Tuesday, 4 April 2017

Visiting a museum anthropologically

Today is 4 April, which is Children's Day in Taiwan. Coincidentally, there is a half-day team outing to visit Brighton museum instead of sitting in the classroom and debating something controversial.

Therefore, I felt a bit excited last night just like a child before going outdoor fun. 

This museum tour aims to examine whether it can represent local community, city history and culture. It sounds like a professional work, isn’t it? The museum offers a guide (a PhD student) to introduce current cross-cultural items and related information for us to rethink its meanings.

Why we have to look closely into these pieces with narratives on the wall? Because today, we are learning to be cultural anthropologists, we not only study people, but also inquire how these pieces are presented in the British local museum in the era of post-colonalism

Does all the selected collections display here fit into ‘political correctness’ in historical and cultural ways?
Have they been depicted in an unpolitical way without official discourses and can tell their own stories? 

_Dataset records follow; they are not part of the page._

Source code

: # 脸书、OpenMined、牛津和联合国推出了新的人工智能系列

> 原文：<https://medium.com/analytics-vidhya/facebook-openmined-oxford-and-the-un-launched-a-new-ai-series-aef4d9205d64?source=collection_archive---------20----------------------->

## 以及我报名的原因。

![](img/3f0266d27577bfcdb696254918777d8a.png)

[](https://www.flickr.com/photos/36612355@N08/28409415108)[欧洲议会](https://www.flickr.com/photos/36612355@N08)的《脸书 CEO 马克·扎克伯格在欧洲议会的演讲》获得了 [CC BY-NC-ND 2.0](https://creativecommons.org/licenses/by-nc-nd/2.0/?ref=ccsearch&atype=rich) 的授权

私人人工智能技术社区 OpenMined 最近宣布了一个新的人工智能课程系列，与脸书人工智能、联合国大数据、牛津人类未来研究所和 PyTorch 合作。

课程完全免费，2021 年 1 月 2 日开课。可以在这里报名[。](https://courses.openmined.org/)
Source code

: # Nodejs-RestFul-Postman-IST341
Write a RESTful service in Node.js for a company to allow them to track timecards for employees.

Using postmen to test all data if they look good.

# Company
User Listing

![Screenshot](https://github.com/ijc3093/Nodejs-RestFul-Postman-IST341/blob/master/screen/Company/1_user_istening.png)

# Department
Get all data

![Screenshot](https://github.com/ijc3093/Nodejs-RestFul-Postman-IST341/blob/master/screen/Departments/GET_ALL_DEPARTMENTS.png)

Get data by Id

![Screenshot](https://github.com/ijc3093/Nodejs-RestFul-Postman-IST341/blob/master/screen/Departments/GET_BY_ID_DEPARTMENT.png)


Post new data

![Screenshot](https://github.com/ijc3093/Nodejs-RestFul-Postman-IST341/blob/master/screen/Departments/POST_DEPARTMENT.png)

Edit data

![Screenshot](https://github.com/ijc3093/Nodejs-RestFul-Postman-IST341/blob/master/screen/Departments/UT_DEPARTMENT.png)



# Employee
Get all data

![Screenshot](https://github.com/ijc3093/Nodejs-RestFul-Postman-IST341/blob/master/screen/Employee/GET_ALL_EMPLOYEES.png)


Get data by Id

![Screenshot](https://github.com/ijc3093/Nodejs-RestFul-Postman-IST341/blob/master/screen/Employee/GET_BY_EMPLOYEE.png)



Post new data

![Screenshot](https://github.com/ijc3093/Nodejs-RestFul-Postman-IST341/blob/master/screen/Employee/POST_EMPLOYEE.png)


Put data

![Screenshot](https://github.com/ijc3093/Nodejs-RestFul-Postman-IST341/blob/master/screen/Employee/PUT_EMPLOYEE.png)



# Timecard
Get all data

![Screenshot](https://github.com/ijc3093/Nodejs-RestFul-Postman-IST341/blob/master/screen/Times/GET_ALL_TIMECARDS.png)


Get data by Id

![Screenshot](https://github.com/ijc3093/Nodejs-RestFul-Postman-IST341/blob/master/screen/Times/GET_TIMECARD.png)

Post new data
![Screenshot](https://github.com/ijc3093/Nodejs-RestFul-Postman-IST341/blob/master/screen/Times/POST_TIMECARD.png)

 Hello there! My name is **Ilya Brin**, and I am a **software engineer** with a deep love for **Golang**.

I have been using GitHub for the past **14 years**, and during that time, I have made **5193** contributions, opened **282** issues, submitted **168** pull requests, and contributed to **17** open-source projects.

To visit a local museum with critical questions is definitely a fresh experience, and has led us to view things in different angle.

For many children to say, museums are places for education, they ‘look at’ and ‘take notes’ from pieces displayed there, while when they grow up, they may ‘observe’ these pieces, ‘read’ narratives and then ‘interpret’ by their increasing knowledge. 



Therefore, no worries, we, sooner or later, will grow old to know.